John Shepelwich, a spokesman for APCo, said, “We’re talking about two possible scenarios here in a combined (APCo–Dominion) study. One is the traditional approach to pumped storage, the other will focus on water trapped in abandoned coal mines.”

As the utility that serves the coalfield region, APCo already has a large, traditional, pumped storage facility to the east of the coalfield region near Roanoke, Virginia at Smith Mountain Lake.

Shepelwich said tapping water from coal mines “might be more of a stretch. We have a bit of a learning curve. That said, there are other parties who may look at that option in the future.”

“Since the Bath County and Smith Mountain Lake facilities were constructed, there have been new applications of pumped storage developed world wide,” said David Botkins, a spokesman for Dominion. “This legislation allows use of these new approaches.”

Beyond such projects’ technical feasibility, among the utilities’ other considerations are the additional transmission lines that would be required to connect the power to their respective networks and to the PJM grid.

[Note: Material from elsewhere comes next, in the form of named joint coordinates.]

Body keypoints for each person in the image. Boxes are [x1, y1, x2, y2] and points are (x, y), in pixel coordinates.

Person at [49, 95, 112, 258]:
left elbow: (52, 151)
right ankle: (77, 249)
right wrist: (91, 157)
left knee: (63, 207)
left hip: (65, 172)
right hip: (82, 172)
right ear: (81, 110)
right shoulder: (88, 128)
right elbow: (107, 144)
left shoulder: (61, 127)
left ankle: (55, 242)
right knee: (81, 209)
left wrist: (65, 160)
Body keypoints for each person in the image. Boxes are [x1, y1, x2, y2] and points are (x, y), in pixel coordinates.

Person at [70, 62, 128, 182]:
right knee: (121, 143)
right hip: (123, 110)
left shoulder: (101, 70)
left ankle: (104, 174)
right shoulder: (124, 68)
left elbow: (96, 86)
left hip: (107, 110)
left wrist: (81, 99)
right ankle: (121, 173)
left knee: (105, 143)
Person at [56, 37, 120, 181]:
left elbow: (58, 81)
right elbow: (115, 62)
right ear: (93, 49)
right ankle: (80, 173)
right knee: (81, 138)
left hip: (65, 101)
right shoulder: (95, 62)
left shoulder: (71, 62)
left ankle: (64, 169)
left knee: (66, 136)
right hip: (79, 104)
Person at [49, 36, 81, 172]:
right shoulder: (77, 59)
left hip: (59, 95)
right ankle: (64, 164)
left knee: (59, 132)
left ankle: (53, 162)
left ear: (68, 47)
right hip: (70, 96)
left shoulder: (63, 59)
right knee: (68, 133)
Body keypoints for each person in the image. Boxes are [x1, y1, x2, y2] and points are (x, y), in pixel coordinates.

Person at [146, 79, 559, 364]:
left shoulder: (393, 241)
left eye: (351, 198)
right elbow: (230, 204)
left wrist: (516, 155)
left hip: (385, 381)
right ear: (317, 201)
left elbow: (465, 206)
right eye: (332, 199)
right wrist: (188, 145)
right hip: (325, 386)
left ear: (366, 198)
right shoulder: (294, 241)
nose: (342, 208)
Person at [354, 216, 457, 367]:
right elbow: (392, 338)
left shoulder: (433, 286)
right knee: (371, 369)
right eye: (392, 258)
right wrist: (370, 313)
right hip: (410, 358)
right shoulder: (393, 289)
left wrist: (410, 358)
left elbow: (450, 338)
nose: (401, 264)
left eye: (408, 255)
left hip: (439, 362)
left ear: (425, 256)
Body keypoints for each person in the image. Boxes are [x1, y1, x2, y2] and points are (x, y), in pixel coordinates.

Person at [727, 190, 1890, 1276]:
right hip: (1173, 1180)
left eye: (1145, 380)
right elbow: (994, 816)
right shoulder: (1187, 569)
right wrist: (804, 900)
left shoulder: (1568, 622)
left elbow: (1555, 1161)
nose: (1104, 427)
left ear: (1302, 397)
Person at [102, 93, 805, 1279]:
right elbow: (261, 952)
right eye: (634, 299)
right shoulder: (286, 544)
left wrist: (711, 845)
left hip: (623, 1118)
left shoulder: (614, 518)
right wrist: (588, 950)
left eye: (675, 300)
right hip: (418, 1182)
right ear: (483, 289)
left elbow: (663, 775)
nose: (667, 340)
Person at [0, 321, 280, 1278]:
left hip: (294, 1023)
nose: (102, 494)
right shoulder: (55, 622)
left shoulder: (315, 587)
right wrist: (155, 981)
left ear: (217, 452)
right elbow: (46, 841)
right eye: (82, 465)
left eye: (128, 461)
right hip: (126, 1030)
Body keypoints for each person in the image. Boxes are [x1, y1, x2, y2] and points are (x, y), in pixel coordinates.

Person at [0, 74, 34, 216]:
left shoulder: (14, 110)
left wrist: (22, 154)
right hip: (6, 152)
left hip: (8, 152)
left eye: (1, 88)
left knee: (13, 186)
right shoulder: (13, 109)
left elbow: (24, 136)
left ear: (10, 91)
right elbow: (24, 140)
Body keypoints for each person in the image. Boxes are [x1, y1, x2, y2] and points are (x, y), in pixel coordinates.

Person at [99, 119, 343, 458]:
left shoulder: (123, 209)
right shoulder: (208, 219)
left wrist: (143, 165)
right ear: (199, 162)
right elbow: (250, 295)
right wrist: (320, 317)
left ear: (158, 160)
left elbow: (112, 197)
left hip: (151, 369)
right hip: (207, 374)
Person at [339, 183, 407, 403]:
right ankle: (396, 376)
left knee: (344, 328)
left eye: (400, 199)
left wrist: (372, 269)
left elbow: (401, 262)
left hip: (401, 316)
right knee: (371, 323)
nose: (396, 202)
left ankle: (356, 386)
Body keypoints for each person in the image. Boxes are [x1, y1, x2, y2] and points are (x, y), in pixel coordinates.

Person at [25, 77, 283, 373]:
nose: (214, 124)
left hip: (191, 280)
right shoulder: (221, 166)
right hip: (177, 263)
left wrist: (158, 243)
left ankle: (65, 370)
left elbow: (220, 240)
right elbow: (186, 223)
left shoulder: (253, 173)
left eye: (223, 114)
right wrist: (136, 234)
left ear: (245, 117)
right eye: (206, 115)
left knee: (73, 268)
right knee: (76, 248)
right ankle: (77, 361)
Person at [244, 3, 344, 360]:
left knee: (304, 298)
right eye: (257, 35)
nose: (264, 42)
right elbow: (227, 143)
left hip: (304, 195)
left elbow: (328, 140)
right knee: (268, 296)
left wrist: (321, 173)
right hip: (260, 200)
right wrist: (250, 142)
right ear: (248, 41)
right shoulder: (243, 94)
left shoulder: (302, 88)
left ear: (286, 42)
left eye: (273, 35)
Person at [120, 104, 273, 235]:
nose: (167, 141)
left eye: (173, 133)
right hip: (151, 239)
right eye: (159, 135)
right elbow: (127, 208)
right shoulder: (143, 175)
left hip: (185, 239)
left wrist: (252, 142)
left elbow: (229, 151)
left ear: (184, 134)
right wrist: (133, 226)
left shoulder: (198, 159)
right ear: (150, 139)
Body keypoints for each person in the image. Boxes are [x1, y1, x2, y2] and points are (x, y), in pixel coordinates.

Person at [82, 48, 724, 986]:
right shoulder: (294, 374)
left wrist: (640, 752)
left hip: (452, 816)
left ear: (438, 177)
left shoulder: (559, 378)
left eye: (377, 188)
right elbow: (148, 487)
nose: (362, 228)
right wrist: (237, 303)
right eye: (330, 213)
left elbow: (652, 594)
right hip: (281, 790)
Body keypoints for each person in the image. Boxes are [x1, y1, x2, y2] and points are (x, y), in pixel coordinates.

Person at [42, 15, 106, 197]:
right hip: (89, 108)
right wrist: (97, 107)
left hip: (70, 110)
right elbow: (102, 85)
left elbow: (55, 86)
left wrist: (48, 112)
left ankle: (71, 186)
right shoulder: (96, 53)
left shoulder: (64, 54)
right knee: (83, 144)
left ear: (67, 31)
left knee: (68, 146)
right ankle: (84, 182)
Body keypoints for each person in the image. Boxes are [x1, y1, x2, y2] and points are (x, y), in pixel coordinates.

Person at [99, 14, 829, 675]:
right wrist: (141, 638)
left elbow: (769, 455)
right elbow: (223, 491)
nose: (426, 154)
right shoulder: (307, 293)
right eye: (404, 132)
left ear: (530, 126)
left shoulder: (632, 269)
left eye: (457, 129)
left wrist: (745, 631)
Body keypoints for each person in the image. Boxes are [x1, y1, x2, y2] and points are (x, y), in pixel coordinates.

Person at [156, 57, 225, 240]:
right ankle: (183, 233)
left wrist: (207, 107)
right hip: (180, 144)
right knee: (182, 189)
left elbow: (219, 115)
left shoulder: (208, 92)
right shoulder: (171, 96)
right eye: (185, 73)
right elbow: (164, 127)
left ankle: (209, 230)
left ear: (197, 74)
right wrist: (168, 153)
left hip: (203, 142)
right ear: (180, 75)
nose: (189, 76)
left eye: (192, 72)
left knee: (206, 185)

Botkins projected: “If constructed, (each) pumped storage facility would create hundreds of construction jobs and 10-15 high-paying, permanent, jobs.”

Ogburn also notes the counties would benefit from additional tax revenue.

Adam Wells, who works on economic diversification initiatives for the Appalachian Voices advocacy group and lives in Norton in the heart of the coalfield region, signaled what’s contemplated would garner significant support if such a facility could be paired with a large wind or solar energy system.

“There’s growing favorable sentiment among elected leaders and county developers for solar. We can remain as an energy-producing region. It’s just that the medium is going to change,” Wells said.

“We’re trying to tackle a whole lot of things all at once,” Ogburn said. “How are we going to diversify the economy; how are we going to create jobs; how are we going to create tax revenue?”